Task prompt: Each record below should be given again exactly as it reads.
+++ Study material
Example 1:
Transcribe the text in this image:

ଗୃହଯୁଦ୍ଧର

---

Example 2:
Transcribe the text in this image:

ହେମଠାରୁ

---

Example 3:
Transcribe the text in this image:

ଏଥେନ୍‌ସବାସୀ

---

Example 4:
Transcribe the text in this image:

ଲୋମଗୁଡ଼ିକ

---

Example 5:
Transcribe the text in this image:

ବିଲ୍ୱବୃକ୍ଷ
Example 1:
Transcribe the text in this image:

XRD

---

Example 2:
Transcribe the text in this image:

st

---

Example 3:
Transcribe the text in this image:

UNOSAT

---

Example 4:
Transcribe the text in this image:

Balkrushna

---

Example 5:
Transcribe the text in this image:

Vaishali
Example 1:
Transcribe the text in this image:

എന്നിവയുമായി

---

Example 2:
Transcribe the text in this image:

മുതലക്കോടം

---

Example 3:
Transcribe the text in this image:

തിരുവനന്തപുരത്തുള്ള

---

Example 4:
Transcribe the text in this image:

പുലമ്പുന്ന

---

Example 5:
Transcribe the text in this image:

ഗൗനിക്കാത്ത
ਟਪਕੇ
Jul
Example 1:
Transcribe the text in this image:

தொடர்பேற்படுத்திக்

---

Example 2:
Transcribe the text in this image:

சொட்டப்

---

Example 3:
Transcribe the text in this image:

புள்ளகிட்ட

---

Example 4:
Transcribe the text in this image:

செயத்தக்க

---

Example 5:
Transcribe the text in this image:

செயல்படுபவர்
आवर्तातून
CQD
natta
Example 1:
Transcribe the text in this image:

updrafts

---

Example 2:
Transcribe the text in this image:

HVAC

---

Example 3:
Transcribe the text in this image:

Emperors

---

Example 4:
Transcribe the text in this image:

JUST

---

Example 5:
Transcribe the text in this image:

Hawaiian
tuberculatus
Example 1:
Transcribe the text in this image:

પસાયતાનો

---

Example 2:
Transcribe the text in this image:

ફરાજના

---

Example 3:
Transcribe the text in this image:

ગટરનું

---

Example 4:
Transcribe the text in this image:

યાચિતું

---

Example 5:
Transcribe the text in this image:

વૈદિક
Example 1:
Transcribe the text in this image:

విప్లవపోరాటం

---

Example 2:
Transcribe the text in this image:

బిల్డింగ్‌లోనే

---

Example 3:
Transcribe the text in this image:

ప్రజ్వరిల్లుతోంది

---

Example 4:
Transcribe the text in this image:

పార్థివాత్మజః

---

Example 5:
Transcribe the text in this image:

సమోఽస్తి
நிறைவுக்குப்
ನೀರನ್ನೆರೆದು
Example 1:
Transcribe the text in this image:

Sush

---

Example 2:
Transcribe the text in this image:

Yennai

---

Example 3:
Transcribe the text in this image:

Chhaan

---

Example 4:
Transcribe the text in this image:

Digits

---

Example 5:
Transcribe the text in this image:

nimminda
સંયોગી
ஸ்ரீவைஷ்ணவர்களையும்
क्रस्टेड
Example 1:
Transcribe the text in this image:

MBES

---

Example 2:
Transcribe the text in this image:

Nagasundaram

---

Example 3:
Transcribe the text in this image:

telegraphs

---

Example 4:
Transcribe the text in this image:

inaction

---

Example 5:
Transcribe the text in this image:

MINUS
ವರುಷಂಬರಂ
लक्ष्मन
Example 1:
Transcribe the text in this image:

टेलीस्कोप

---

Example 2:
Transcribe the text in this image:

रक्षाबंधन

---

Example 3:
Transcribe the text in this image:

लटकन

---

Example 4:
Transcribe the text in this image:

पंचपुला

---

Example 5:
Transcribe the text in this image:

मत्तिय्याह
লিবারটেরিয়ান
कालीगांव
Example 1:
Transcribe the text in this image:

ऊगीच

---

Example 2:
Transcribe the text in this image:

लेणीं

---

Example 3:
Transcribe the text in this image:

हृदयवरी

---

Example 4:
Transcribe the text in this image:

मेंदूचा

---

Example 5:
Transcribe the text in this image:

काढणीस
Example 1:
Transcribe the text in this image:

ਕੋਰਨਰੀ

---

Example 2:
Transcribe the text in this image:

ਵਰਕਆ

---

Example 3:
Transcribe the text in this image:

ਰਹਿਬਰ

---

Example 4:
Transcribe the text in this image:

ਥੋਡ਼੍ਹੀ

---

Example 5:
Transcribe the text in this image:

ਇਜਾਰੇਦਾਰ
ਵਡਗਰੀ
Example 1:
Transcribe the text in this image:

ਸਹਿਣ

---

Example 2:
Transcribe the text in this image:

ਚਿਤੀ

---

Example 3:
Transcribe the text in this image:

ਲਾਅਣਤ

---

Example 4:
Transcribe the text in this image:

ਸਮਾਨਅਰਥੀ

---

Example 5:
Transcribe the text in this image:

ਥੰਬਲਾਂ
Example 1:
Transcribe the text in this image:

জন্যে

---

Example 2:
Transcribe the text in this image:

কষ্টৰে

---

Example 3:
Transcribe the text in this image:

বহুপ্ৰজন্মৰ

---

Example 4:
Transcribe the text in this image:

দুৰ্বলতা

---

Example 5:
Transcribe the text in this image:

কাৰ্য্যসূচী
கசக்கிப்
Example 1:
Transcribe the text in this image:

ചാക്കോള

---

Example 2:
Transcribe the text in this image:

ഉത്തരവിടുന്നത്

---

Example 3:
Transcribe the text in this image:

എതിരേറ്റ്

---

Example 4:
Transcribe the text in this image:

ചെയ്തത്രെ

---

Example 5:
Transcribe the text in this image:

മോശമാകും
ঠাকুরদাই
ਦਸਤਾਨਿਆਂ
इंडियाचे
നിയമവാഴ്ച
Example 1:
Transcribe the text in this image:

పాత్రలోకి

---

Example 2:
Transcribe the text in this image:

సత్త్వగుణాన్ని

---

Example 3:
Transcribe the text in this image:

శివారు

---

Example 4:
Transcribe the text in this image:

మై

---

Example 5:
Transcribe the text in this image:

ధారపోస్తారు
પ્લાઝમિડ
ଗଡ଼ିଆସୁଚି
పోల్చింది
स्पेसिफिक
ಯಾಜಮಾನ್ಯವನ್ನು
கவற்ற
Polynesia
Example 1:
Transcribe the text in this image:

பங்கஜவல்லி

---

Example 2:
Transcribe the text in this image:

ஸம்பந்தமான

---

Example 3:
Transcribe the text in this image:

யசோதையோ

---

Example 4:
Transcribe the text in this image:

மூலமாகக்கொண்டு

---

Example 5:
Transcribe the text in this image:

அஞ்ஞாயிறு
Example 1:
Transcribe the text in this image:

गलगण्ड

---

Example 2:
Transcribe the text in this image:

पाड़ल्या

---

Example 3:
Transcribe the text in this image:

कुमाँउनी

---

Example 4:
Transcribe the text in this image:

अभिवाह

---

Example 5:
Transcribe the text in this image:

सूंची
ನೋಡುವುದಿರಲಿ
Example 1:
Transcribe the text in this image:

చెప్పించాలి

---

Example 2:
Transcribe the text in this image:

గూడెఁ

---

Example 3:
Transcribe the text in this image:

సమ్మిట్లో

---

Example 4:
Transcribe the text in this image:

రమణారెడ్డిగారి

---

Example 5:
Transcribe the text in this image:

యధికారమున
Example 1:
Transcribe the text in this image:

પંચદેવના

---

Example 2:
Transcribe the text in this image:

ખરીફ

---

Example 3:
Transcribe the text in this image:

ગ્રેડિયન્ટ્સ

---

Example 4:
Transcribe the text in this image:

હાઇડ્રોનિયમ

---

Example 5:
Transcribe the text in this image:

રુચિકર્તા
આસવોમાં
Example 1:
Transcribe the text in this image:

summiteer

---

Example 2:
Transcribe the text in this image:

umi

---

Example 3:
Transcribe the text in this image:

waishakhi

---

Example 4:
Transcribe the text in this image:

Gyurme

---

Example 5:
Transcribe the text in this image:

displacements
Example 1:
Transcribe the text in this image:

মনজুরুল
++++++
Answer to this problem:
Example 1:
Transcribe the text in this image:

ଗୃହଯୁଦ୍ଧର

---

Example 2:
Transcribe the text in this image:

ହେମଠାରୁ

---

Example 3:
Transcribe the text in this image:

ଏଥେନ୍‌ସବାସୀ

---

Example 4:
Transcribe the text in this image:

ଲୋମଗୁଡ଼ିକ

---

Example 5:
Transcribe the text in this image:

ବିଲ୍ୱବୃକ୍ଷ
Example 1:
Transcribe the text in this image:

XRD

---

Example 2:
Transcribe the text in this image:

st

---

Example 3:
Transcribe the text in this image:

UNOSAT

---

Example 4:
Transcribe the text in this image:

Balkrushna

---

Example 5:
Transcribe the text in this image:

Vaishali
Example 1:
Transcribe the text in this image:

എന്നിവയുമായി

---

Example 2:
Transcribe the text in this image:

മുതലക്കോടം

---

Example 3:
Transcribe the text in this image:

തിരുവനന്തപുരത്തുള്ള

---

Example 4:
Transcribe the text in this image:

പുലമ്പുന്ന

---

Example 5:
Transcribe the text in this image:

ഗൗനിക്കാത്ത
ਟਪਕੇ
Jul
Example 1:
Transcribe the text in this image:

தொடர்பேற்படுத்திக்

---

Example 2:
Transcribe the text in this image:

சொட்டப்

---

Example 3:
Transcribe the text in this image:

புள்ளகிட்ட

---

Example 4:
Transcribe the text in this image:

செயத்தக்க

---

Example 5:
Transcribe the text in this image:

செயல்படுபவர்
आवर्तातून
CQD
natta
Example 1:
Transcribe the text in this image:

updrafts

---

Example 2:
Transcribe the text in this image:

HVAC

---

Example 3:
Transcribe the text in this image:

Emperors

---

Example 4:
Transcribe the text in this image:

JUST

---

Example 5:
Transcribe the text in this image:

Hawaiian
tuberculatus
Example 1:
Transcribe the text in this image:

પસાયતાનો

---

Example 2:
Transcribe the text in this image:

ફરાજના

---

Example 3:
Transcribe the text in this image:

ગટરનું

---

Example 4:
Transcribe the text in this image:

યાચિતું

---

Example 5:
Transcribe the text in this image:

વૈદિક
Example 1:
Transcribe the text in this image:

విప్లవపోరాటం

---

Example 2:
Transcribe the text in this image:

బిల్డింగ్‌లోనే

---

Example 3:
Transcribe the text in this image:

ప్రజ్వరిల్లుతోంది

---

Example 4:
Transcribe the text in this image:

పార్థివాత్మజః

---

Example 5:
Transcribe the text in this image:

సమోఽస్తి
நிறைவுக்குப்
ನೀರನ್ನೆರೆದು
Example 1:
Transcribe the text in this image:

Sush

---

Example 2:
Transcribe the text in this image:

Yennai

---

Example 3:
Transcribe the text in this image:

Chhaan

---

Example 4:
Transcribe the text in this image:

Digits

---

Example 5:
Transcribe the text in this image:

nimminda
સંયોગી
ஸ்ரீவைஷ்ணவர்களையும்
क्रस्टेड
Example 1:
Transcribe the text in this image:

MBES

---

Example 2:
Transcribe the text in this image:

Nagasundaram

---

Example 3:
Transcribe the text in this image:

telegraphs

---

Example 4:
Transcribe the text in this image:

inaction

---

Example 5:
Transcribe the text in this image:

MINUS
ವರುಷಂಬರಂ
लक्ष्मन
Example 1:
Transcribe the text in this image:

टेलीस्कोप

---

Example 2:
Transcribe the text in this image:

रक्षाबंधन

---

Example 3:
Transcribe the text in this image:

लटकन

---

Example 4:
Transcribe the text in this image:

पंचपुला

---

Example 5:
Transcribe the text in this image:

मत्तिय्याह
লিবারটেরিয়ান
कालीगांव
Example 1:
Transcribe the text in this image:

ऊगीच

---

Example 2:
Transcribe the text in this image:

लेणीं

---

Example 3:
Transcribe the text in this image:

हृदयवरी

---

Example 4:
Transcribe the text in this image:

मेंदूचा

---

Example 5:
Transcribe the text in this image:

काढणीस
Example 1:
Transcribe the text in this image:

ਕੋਰਨਰੀ

---

Example 2:
Transcribe the text in this image:

ਵਰਕਆ

---

Example 3:
Transcribe the text in this image:

ਰਹਿਬਰ

---

Example 4:
Transcribe the text in this image:

ਥੋਡ਼੍ਹੀ

---

Example 5:
Transcribe the text in this image:

ਇਜਾਰੇਦਾਰ
ਵਡਗਰੀ
Example 1:
Transcribe the text in this image:

ਸਹਿਣ

---

Example 2:
Transcribe the text in this image:

ਚਿਤੀ

---

Example 3:
Transcribe the text in this image:

ਲਾਅਣਤ

---

Example 4:
Transcribe the text in this image:

ਸਮਾਨਅਰਥੀ

---

Example 5:
Transcribe the text in this image:

ਥੰਬਲਾਂ
Example 1:
Transcribe the text in this image:

জন্যে

---

Example 2:
Transcribe the text in this image:

কষ্টৰে

---

Example 3:
Transcribe the text in this image:

বহুপ্ৰজন্মৰ

---

Example 4:
Transcribe the text in this image:

দুৰ্বলতা

---

Example 5:
Transcribe the text in this image:

কাৰ্য্যসূচী
கசக்கிப்
Example 1:
Transcribe the text in this image:

ചാക്കോള

---

Example 2:
Transcribe the text in this image:

ഉത്തരവിടുന്നത്

---

Example 3:
Transcribe the text in this image:

എതിരേറ്റ്

---

Example 4:
Transcribe the text in this image:

ചെയ്തത്രെ

---

Example 5:
Transcribe the text in this image:

മോശമാകും
ঠাকুরদাই
ਦਸਤਾਨਿਆਂ
इंडियाचे
നിയമവാഴ്ച
Example 1:
Transcribe the text in this image:

పాత్రలోకి

---

Example 2:
Transcribe the text in this image:

సత్త్వగుణాన్ని

---

Example 3:
Transcribe the text in this image:

శివారు

---

Example 4:
Transcribe the text in this image:

మై

---

Example 5:
Transcribe the text in this image:

ధారపోస్తారు
પ્લાઝમિડ
ଗଡ଼ିଆସୁଚି
పోల్చింది
स्पेसिफिक
ಯಾಜಮಾನ್ಯವನ್ನು
கவற்ற
Polynesia
Example 1:
Transcribe the text in this image:

பங்கஜவல்லி

---

Example 2:
Transcribe the text in this image:

ஸம்பந்தமான

---

Example 3:
Transcribe the text in this image:

யசோதையோ

---

Example 4:
Transcribe the text in this image:

மூலமாகக்கொண்டு

---

Example 5:
Transcribe the text in this image:

அஞ்ஞாயிறு
Example 1:
Transcribe the text in this image:

गलगण्ड

---

Example 2:
Transcribe the text in this image:

पाड़ल्या

---

Example 3:
Transcribe the text in this image:

कुमाँउनी

---

Example 4:
Transcribe the text in this image:

अभिवाह

---

Example 5:
Transcribe the text in this image:

सूंची
ನೋಡುವುದಿರಲಿ
Example 1:
Transcribe the text in this image:

చెప్పించాలి

---

Example 2:
Transcribe the text in this image:

గూడెఁ

---

Example 3:
Transcribe the text in this image:

సమ్మిట్లో

---

Example 4:
Transcribe the text in this image:

రమణారెడ్డిగారి

---

Example 5:
Transcribe the text in this image:

యధికారమున
Example 1:
Transcribe the text in this image:

પંચદેવના

---

Example 2:
Transcribe the text in this image:

ખરીફ

---

Example 3:
Transcribe the text in this image:

ગ્રેડિયન્ટ્સ

---

Example 4:
Transcribe the text in this image:

હાઇડ્રોનિયમ

---

Example 5:
Transcribe the text in this image:

રુચિકર્તા
આસવોમાં
Example 1:
Transcribe the text in this image:

summiteer

---

Example 2:
Transcribe the text in this image:

umi

---

Example 3:
Transcribe the text in this image:

waishakhi

---

Example 4:
Transcribe the text in this image:

Gyurme

---

Example 5:
Transcribe the text in this image:

displacements
Example 1:
Transcribe the text in this image:

মনজুরুল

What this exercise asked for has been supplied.